TEXT EXCERPT:
Exercises on regular expressions

Exercise 1

Create a variable called text1 and populate it with the value “The current year is 2017”
Create a variable called my_pattern and implement the required pattern for finding any digit in the variable text1.
Use function grepl to verify if there is a digit in the string variable.

Use function gregexpr to find all the positions in text1 where there is a digit.
Place the results in a variable called string_position
Can you obtain the same result using a function from the stringr package?

Create a variable called my_pattern and implement the required pattern for finding one digit and one uppercase alphanumeric character, in variable text1. HINT: combine predefined classes in the regex pattern.
Use function grepl or its stringr equivalent to verify if the searched pattern exists on the string.

Use function regexpr to find the position of the first space in text1.
Place the results in a variable called first_space and Use function grepl or its stringr equivalent to verify if the searched pattern exists on the string.

DATA EXCERPTS:

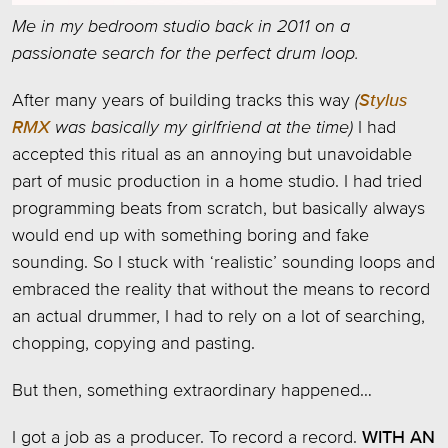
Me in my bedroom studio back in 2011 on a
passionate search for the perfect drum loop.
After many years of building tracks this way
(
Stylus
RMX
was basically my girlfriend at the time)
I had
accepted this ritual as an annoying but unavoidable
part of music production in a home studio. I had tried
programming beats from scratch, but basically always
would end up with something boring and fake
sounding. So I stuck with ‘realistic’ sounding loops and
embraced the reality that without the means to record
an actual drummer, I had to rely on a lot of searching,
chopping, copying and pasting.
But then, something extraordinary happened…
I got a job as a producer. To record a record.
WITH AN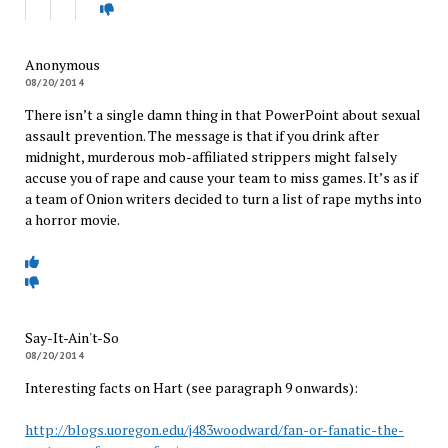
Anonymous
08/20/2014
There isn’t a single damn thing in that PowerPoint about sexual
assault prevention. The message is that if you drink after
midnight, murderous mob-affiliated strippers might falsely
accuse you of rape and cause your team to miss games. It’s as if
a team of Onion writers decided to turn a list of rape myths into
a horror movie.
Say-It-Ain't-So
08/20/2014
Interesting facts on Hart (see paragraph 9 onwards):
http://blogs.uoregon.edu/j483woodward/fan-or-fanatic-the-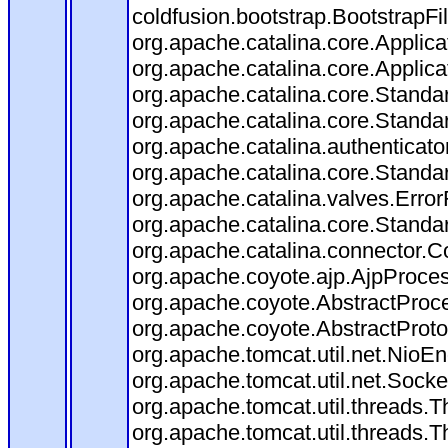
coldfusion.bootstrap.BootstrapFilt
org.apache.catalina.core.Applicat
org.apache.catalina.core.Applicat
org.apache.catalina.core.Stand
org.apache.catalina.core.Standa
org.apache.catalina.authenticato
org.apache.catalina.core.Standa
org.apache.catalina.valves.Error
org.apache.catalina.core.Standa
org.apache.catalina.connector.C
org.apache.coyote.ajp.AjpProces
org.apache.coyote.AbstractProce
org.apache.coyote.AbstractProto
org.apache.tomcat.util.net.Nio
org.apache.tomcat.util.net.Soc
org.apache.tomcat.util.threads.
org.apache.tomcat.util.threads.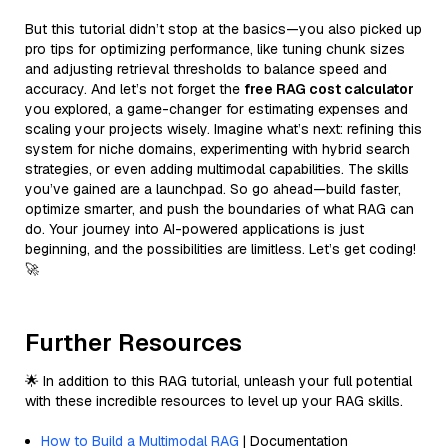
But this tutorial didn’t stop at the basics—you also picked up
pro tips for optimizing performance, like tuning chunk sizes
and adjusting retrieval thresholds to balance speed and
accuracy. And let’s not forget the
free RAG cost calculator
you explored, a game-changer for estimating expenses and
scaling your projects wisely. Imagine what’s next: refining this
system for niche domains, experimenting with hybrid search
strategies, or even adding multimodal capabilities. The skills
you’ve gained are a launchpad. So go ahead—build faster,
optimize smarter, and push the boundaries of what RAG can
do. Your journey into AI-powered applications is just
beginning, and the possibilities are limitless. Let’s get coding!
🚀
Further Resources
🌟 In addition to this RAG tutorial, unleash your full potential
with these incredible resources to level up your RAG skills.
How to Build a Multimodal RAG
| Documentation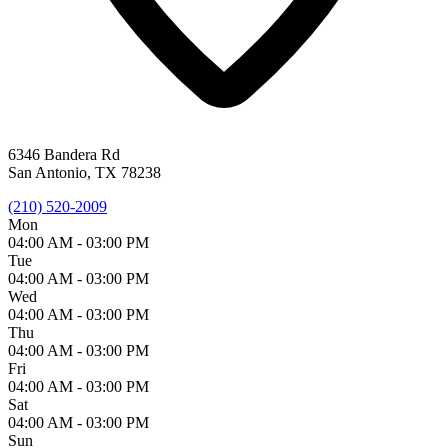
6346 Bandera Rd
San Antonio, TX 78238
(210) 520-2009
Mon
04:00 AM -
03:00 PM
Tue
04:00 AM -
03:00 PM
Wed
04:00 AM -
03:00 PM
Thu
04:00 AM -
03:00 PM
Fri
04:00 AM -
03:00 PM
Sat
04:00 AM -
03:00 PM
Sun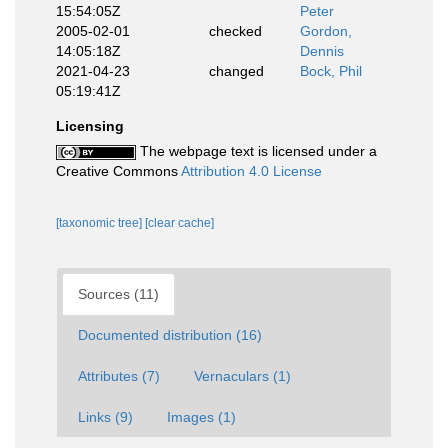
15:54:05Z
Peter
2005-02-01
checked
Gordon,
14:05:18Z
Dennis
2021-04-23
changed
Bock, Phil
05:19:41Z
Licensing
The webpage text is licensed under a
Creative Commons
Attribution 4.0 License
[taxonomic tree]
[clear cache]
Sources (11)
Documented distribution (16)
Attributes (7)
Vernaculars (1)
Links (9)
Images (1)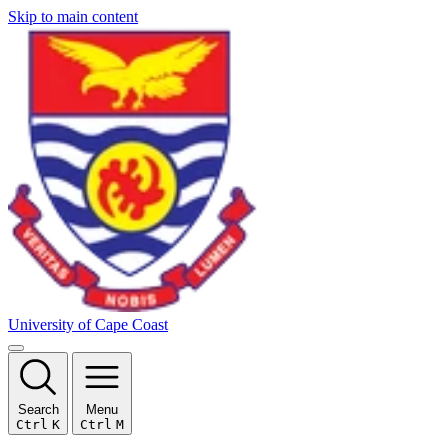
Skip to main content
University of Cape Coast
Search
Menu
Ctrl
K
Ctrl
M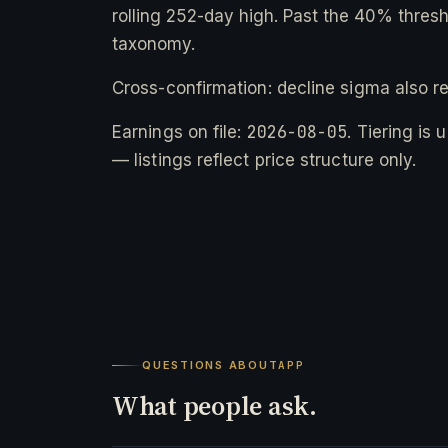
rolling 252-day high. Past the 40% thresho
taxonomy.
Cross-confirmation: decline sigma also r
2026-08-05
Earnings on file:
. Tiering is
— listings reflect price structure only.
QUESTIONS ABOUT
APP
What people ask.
--
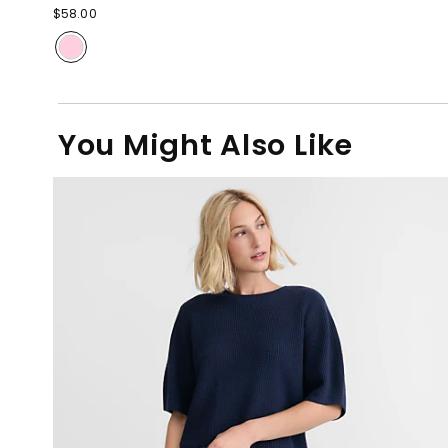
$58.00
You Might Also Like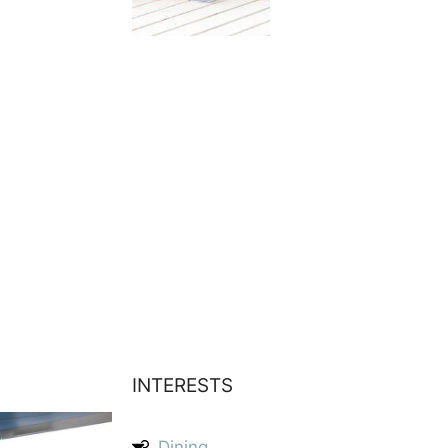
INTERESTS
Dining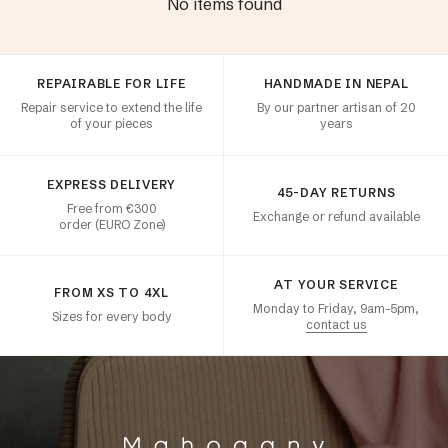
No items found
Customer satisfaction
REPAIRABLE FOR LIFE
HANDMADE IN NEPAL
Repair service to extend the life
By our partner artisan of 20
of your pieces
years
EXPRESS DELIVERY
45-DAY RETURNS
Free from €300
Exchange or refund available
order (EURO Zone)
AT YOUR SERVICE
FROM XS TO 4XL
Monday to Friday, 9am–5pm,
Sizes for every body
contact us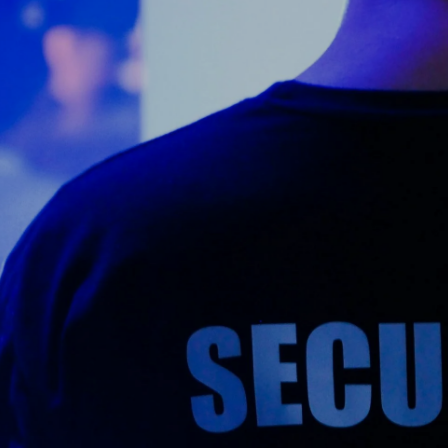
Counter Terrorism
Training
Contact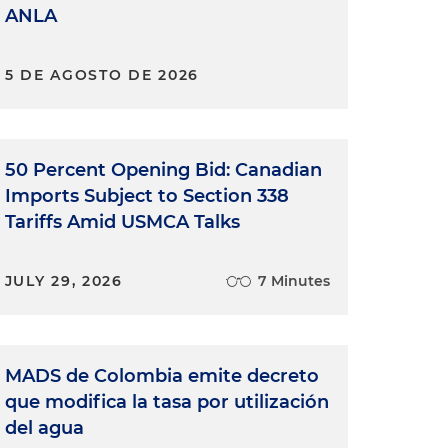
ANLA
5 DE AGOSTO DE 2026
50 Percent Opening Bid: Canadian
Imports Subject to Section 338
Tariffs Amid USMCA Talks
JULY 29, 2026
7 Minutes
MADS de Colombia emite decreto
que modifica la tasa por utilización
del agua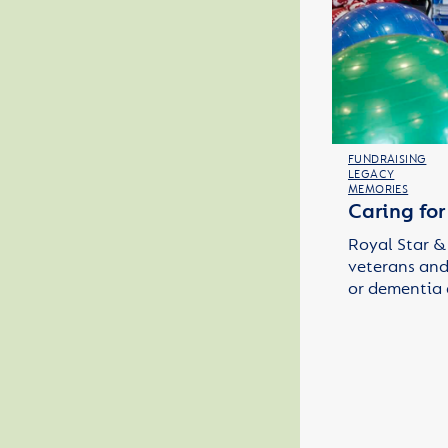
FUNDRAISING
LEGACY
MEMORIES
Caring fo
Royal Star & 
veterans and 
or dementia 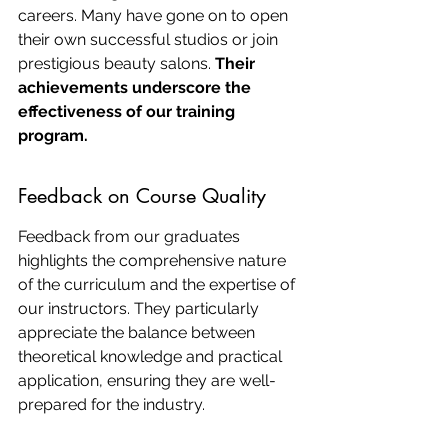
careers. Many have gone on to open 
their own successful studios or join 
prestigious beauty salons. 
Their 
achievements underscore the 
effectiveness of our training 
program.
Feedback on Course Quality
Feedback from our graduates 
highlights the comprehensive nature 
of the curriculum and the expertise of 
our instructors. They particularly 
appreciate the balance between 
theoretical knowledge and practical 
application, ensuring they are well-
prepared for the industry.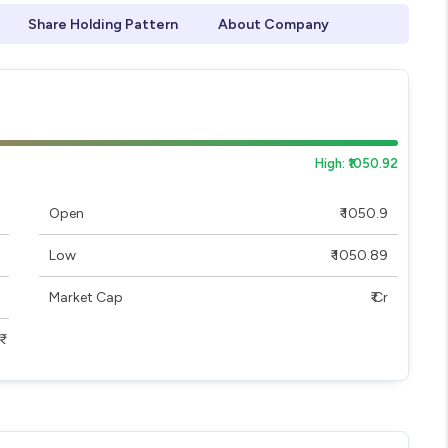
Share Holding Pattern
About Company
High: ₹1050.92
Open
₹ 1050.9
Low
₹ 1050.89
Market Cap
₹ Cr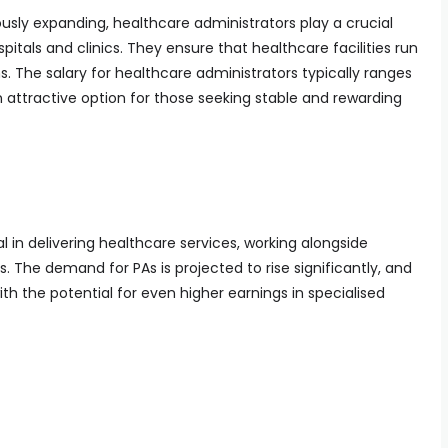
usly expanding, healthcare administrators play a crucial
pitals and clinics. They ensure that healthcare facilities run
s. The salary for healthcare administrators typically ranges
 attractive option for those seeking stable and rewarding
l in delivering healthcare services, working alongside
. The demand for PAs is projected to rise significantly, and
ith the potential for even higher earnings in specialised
...
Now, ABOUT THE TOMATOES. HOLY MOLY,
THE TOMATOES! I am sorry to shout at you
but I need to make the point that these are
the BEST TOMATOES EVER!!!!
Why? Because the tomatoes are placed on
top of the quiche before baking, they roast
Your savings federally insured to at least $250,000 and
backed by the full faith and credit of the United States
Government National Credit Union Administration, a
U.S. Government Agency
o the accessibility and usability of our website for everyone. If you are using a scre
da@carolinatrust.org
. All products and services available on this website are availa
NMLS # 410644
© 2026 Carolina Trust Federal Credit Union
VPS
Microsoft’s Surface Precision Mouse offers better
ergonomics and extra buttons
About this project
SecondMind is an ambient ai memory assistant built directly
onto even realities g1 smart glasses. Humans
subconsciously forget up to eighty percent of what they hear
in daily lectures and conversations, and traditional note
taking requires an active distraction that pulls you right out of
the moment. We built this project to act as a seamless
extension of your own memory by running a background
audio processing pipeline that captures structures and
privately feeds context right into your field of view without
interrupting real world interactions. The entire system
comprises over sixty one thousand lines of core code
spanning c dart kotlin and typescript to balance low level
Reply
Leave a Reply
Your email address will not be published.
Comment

WHAT TO DO:
[A] From the regular expression exercises, output the passage that begins at the words "Exercises on regular" and ends after the words "the string variable.".
[B] Name each variable that the regular expression exercises say to create or to place results in. Give each name once.
[C] Write the next part of the regular expression exercises, starting after their last line.

RESPONSES TO THE TASKS:
[A]
Exercises on regular expressions

Exercise 1

Create a variable called text1 and populate it with the value “The current year is 2017”
Create a variable called my_pattern and implement the required pattern for finding any digit in the variable text1.
Use function grepl to verify if there is a digit in the string variable.

[B] text1, my_pattern, string_position, first_space

[C]
Create a pattern that checks in text1 if there is a lowercase character, followed by any character and then by a digit.

Find the starting position of the above string. Place the results in a variable called string_pos2

Find the following pattern: one space followed by two lowercase letters and one more space.
Use a function that returns the starting point of the found string and place its result in string_pos3.

Using the sub function, replace the pattern found on the previous exercice by the string " is not “”
Place the resulting string in text2 variable.

Find in text2 the following pattern: Four digits starting at the end of the string.
Use a function that returns the starting point of the found string and place its result in string_pos4.

Using the substr function, and according to the position ofthe string found in the previous excercise, extract the first two digits found at the end of text2.

File “LipidsData.csv” contains the values obtained in a metabolomics studies on lipidic concentrations in HIV patients.
The researchers who provided us with the data for the analysis also need to extract some information from the lipid names and give us this information.
- The nomenclature is easy: We wish you to extract
  - the number of carbon atoms (the first number, before the two points-)
  - vs. number of double bonds (the second number -after two points-) and also
  - the lipid family (last part of the name that is not a number.
- Example
  - C24Cer 24 carbons; 0 double bonds, family name=“Cer”
  - C24: 1Cer (a) 24 carbons; 1 double bonds, family name=“Cer”
  - C24: 2Cer 24 carbons; Two double bonds, family name=“Cer”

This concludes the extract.